Work task
Can you output every line of all the rows below as a numbered list, with blank lines skipped and the pictures left out?

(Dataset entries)
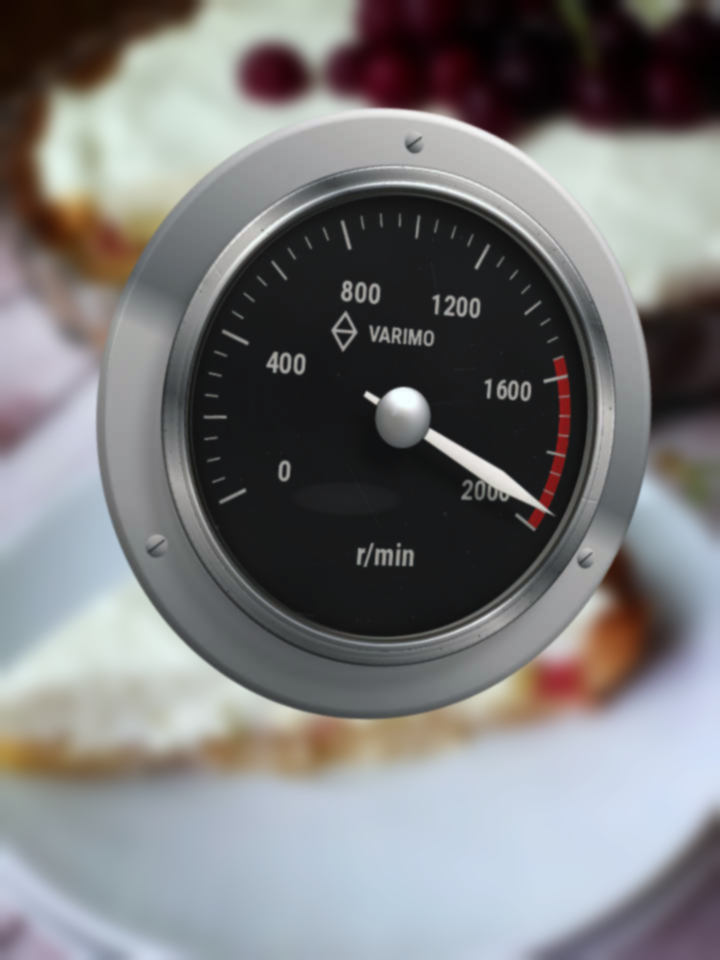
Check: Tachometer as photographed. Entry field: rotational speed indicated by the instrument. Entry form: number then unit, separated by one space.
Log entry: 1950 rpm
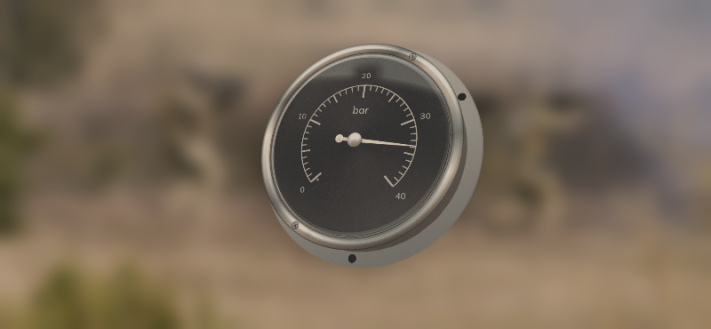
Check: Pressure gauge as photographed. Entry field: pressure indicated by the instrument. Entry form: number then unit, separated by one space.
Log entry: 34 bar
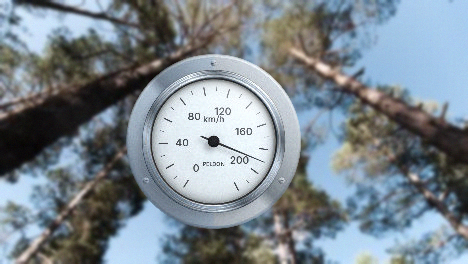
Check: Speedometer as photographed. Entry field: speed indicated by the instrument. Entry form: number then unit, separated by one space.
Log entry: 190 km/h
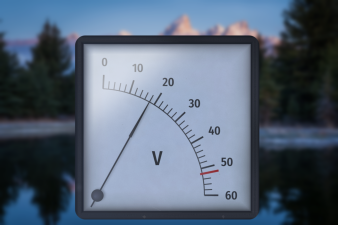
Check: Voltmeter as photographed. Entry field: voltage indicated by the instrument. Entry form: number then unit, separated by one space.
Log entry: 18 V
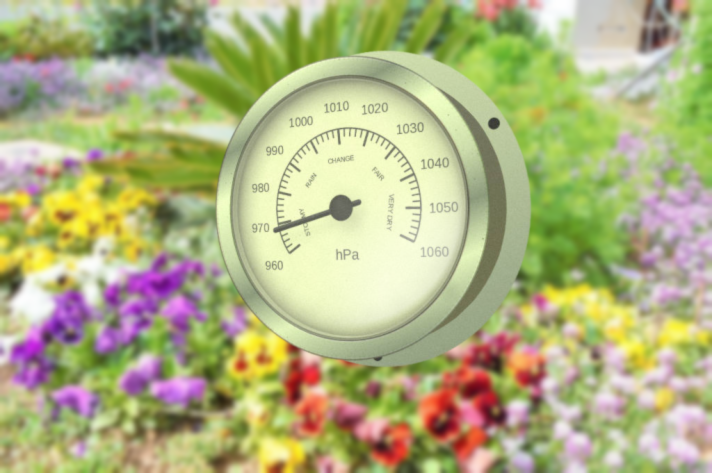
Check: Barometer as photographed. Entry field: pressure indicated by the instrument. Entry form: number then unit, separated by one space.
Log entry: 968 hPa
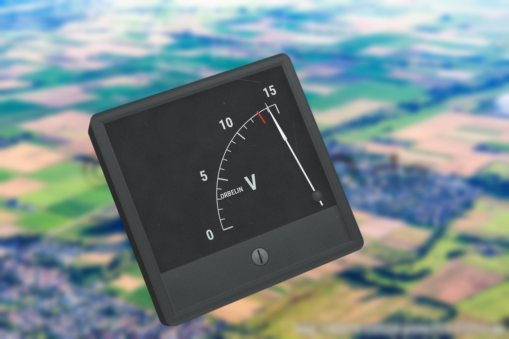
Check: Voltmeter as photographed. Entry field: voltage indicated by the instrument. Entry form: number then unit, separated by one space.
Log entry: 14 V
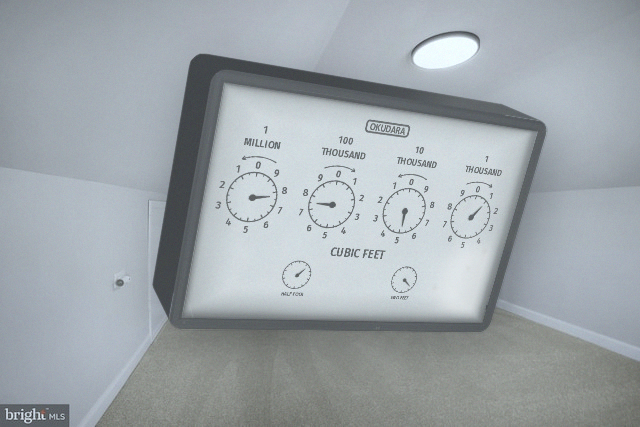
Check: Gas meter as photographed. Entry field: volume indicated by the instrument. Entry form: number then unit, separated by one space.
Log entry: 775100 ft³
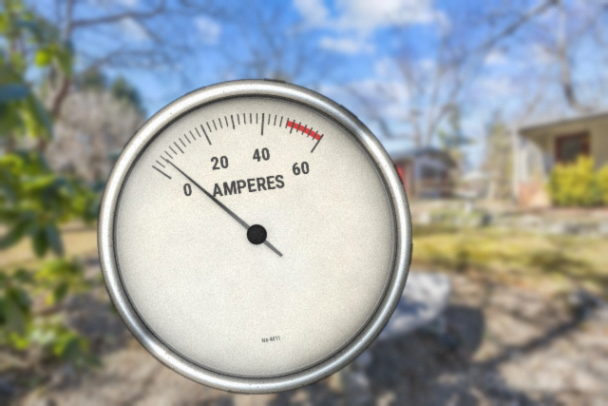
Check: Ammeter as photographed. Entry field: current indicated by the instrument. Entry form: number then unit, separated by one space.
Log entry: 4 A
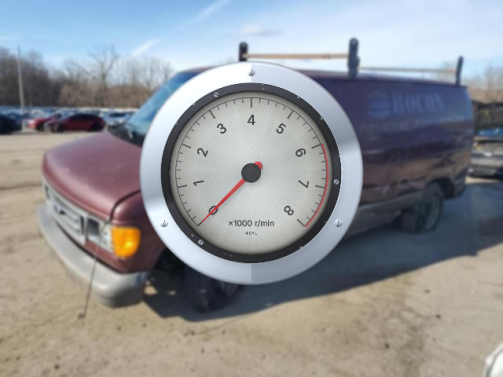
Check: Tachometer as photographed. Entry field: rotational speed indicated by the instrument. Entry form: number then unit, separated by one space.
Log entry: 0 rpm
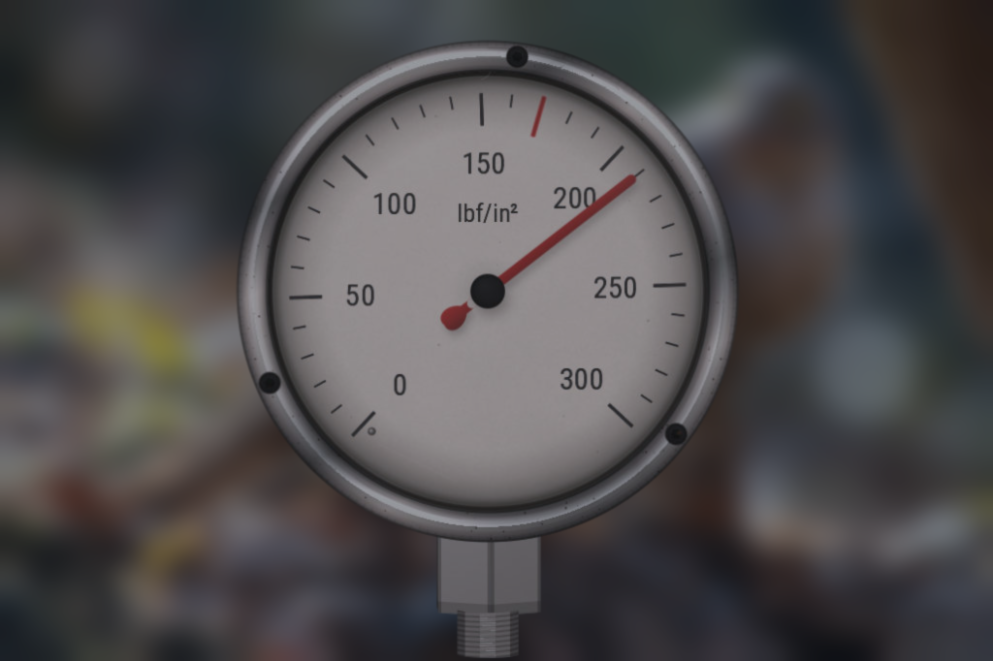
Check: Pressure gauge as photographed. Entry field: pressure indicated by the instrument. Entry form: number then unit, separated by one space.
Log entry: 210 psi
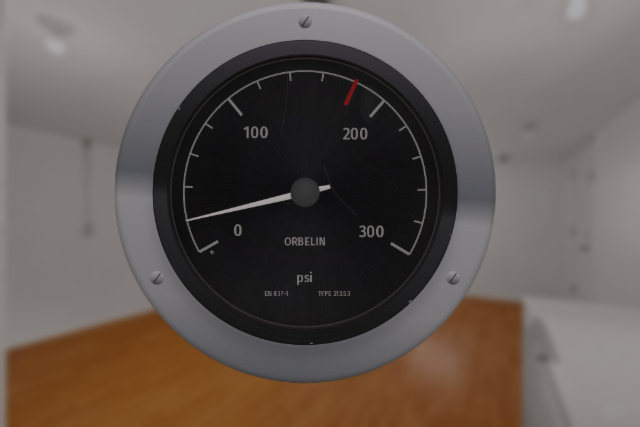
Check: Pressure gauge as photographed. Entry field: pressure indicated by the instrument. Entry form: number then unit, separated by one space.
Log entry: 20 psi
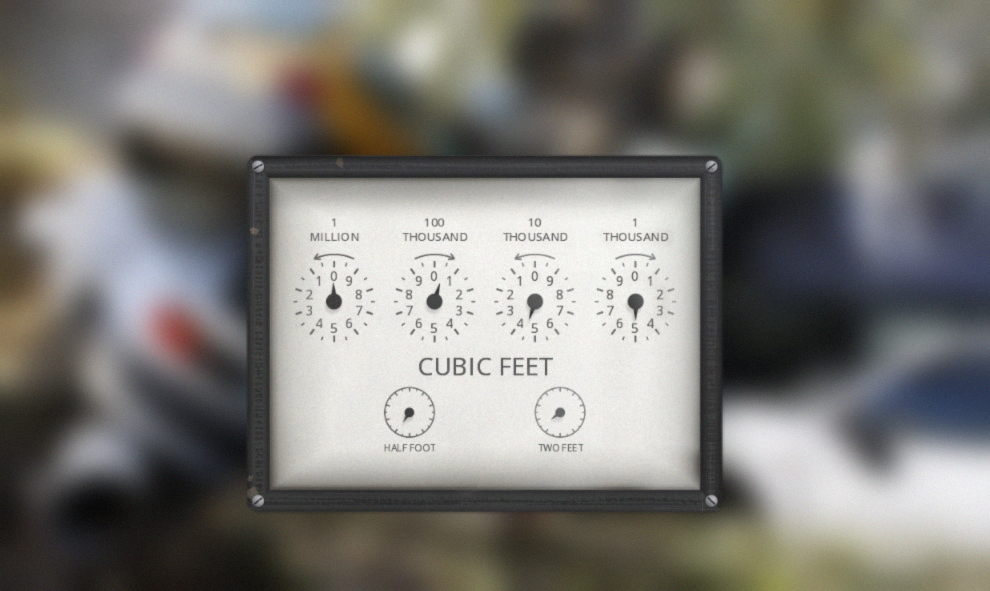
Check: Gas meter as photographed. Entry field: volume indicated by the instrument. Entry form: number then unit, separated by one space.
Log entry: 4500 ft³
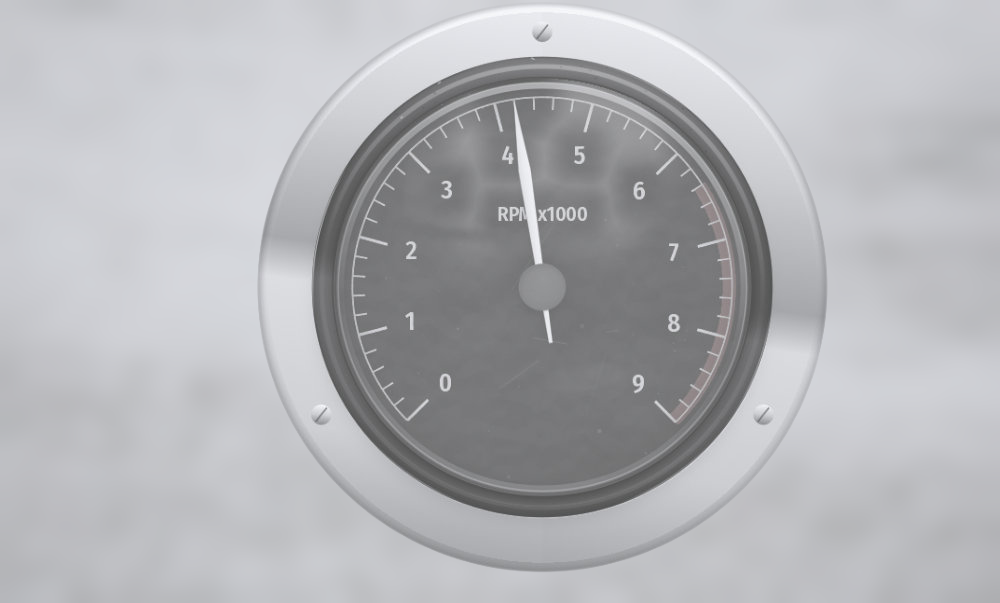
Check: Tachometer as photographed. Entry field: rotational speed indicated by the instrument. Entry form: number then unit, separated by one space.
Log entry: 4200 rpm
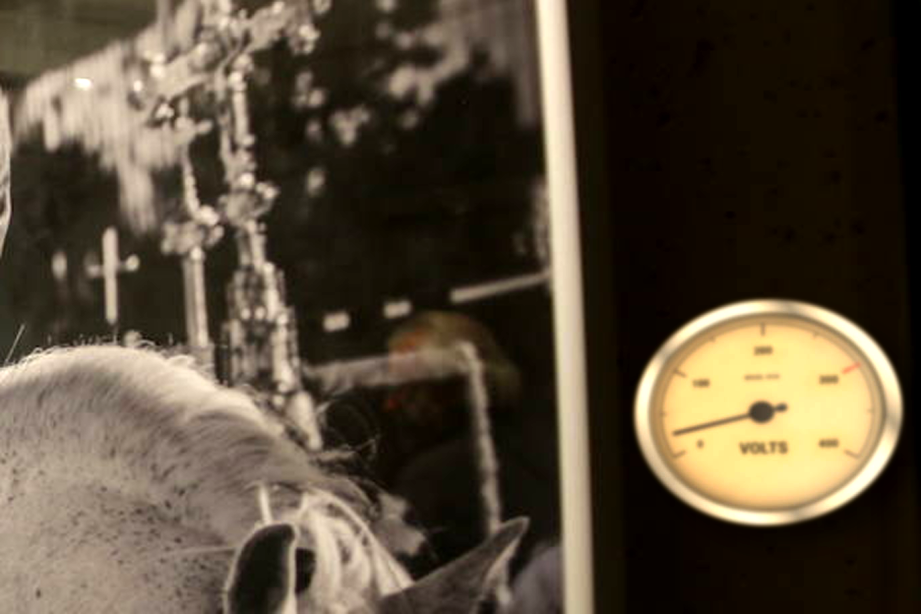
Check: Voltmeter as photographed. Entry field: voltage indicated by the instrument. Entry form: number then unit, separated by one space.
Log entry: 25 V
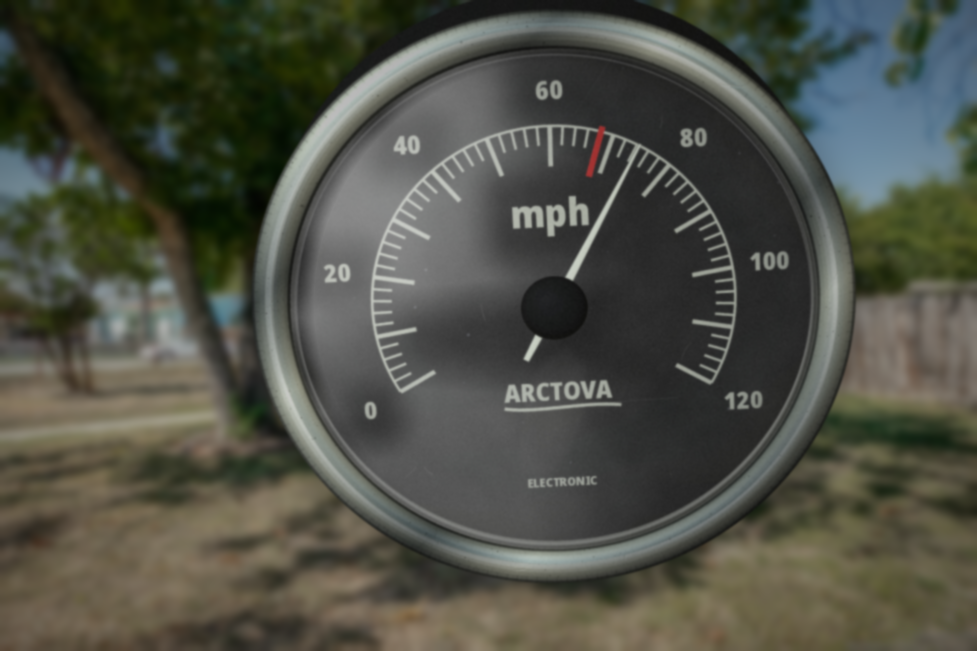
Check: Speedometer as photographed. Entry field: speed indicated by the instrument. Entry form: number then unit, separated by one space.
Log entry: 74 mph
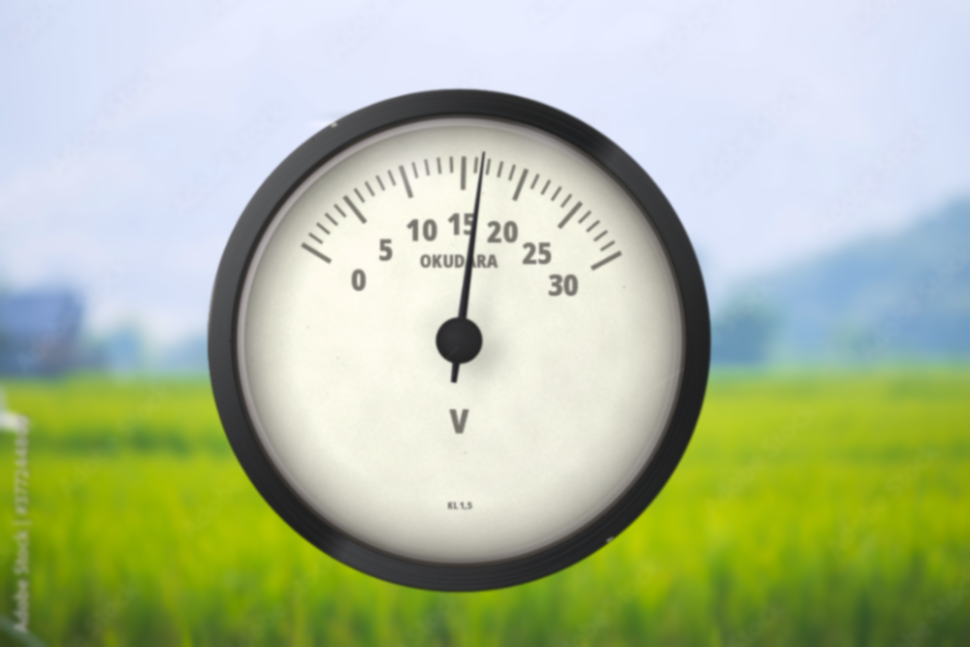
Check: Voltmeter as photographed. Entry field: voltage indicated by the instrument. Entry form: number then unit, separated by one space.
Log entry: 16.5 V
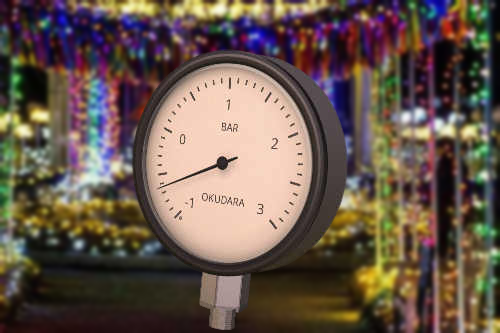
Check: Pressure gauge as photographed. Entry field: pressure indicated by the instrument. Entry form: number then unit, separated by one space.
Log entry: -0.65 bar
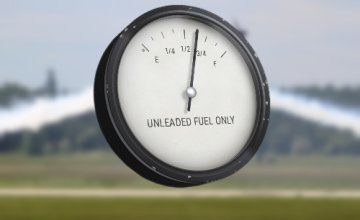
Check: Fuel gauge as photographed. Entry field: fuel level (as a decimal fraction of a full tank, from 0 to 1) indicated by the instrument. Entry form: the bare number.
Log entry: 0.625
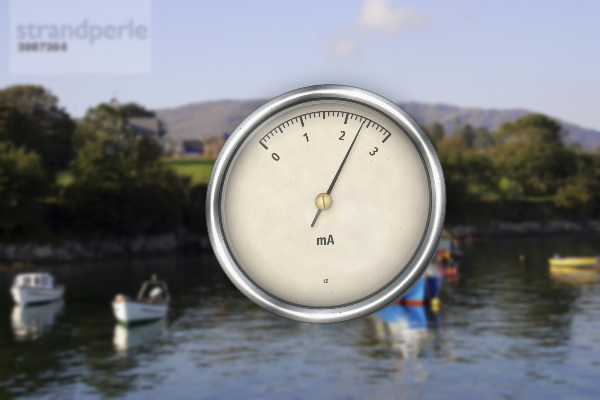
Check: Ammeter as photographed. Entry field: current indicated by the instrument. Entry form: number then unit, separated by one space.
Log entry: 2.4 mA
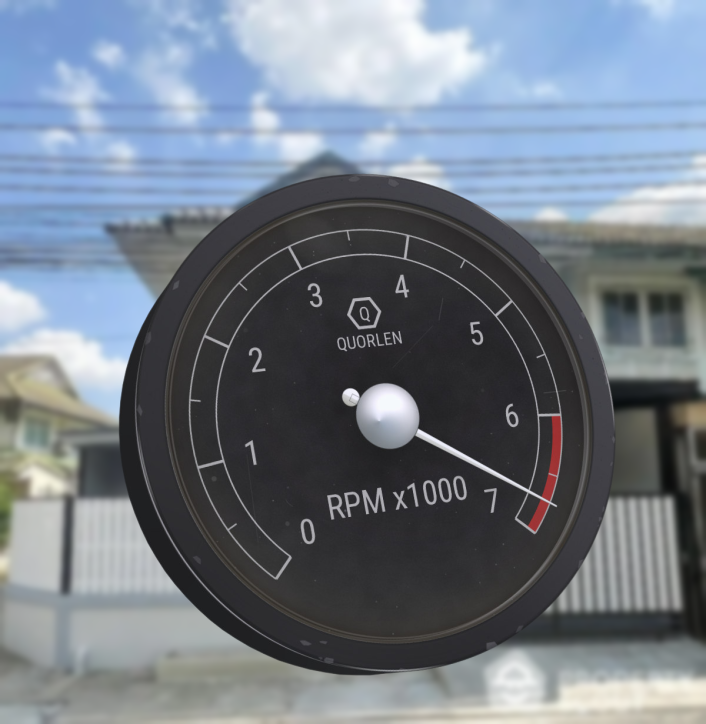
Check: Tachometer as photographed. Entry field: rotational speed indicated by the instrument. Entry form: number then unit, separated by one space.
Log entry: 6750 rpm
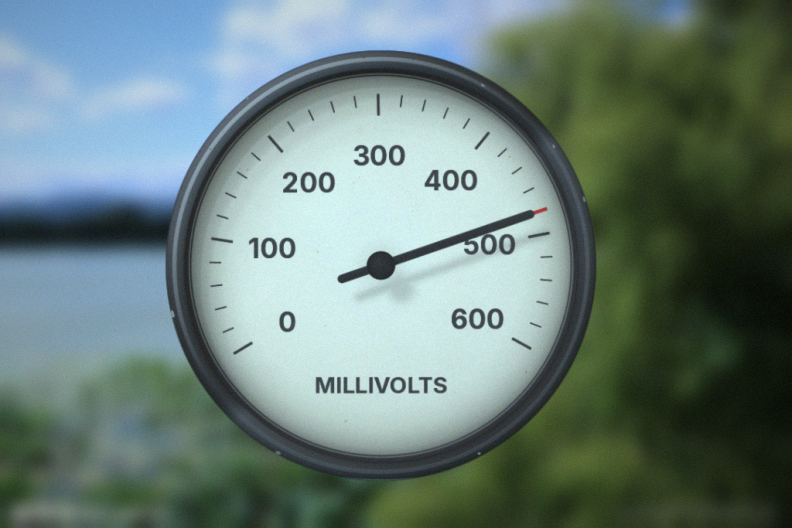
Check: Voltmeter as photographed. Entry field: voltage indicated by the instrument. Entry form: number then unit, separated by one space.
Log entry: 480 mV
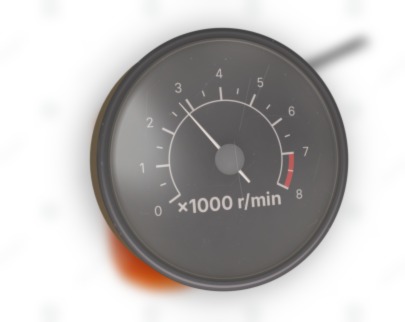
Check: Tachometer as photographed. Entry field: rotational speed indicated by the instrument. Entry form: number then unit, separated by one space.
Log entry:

Result of the exercise
1. Check: Tachometer as photographed. Entry field: rotational speed indicated by the instrument. Entry form: number then unit, separated by one space.
2. Log entry: 1950 rpm
3. Check: Pressure gauge as photographed. Entry field: pressure indicated by the instrument. Entry form: number then unit, separated by one space.
4. Log entry: 34 bar
5. Check: Speedometer as photographed. Entry field: speed indicated by the instrument. Entry form: number then unit, separated by one space.
6. Log entry: 190 km/h
7. Check: Voltmeter as photographed. Entry field: voltage indicated by the instrument. Entry form: number then unit, separated by one space.
8. Log entry: 18 V
9. Check: Barometer as photographed. Entry field: pressure indicated by the instrument. Entry form: number then unit, separated by one space.
10. Log entry: 968 hPa
11. Check: Voltmeter as photographed. Entry field: voltage indicated by the instrument. Entry form: number then unit, separated by one space.
12. Log entry: 14 V
13. Check: Gas meter as photographed. Entry field: volume indicated by the instrument. Entry form: number then unit, separated by one space.
14. Log entry: 775100 ft³
15. Check: Ammeter as photographed. Entry field: current indicated by the instrument. Entry form: number then unit, separated by one space.
16. Log entry: 4 A
17. Check: Tachometer as photographed. Entry field: rotational speed indicated by the instrument. Entry form: number then unit, separated by one space.
18. Log entry: 0 rpm
19. Check: Pressure gauge as photographed. Entry field: pressure indicated by the instrument. Entry form: number then unit, separated by one space.
20. Log entry: 210 psi
21. Check: Pressure gauge as photographed. Entry field: pressure indicated by the instrument. Entry form: number then unit, separated by one space.
22. Log entry: 20 psi
23. Check: Gas meter as photographed. Entry field: volume indicated by the instrument. Entry form: number then unit, separated by one space.
24. Log entry: 4500 ft³
25. Check: Tachometer as photographed. Entry field: rotational speed indicated by the instrument. Entry form: number then unit, separated by one space.
26. Log entry: 4200 rpm
27. Check: Voltmeter as photographed. Entry field: voltage indicated by the instrument. Entry form: number then unit, separated by one space.
28. Log entry: 25 V
29. Check: Speedometer as photographed. Entry field: speed indicated by the instrument. Entry form: number then unit, separated by one space.
30. Log entry: 74 mph
31. Check: Voltmeter as photographed. Entry field: voltage indicated by the instrument. Entry form: number then unit, separated by one space.
32. Log entry: 16.5 V
33. Check: Pressure gauge as photographed. Entry field: pressure indicated by the instrument. Entry form: number then unit, separated by one space.
34. Log entry: -0.65 bar
35. Check: Fuel gauge as photographed. Entry field: fuel level (as a decimal fraction of a full tank, from 0 to 1) indicated by the instrument. Entry form: the bare number.
36. Log entry: 0.625
37. Check: Ammeter as photographed. Entry field: current indicated by the instrument. Entry form: number then unit, separated by one space.
38. Log entry: 2.4 mA
39. Check: Tachometer as photographed. Entry field: rotational speed indicated by the instrument. Entry form: number then unit, separated by one space.
40. Log entry: 6750 rpm
41. Check: Voltmeter as photographed. Entry field: voltage indicated by the instrument. Entry form: number then unit, separated by one space.
42. Log entry: 480 mV
43. Check: Tachometer as photographed. Entry field: rotational speed indicated by the instrument. Entry form: number then unit, separated by one space.
44. Log entry:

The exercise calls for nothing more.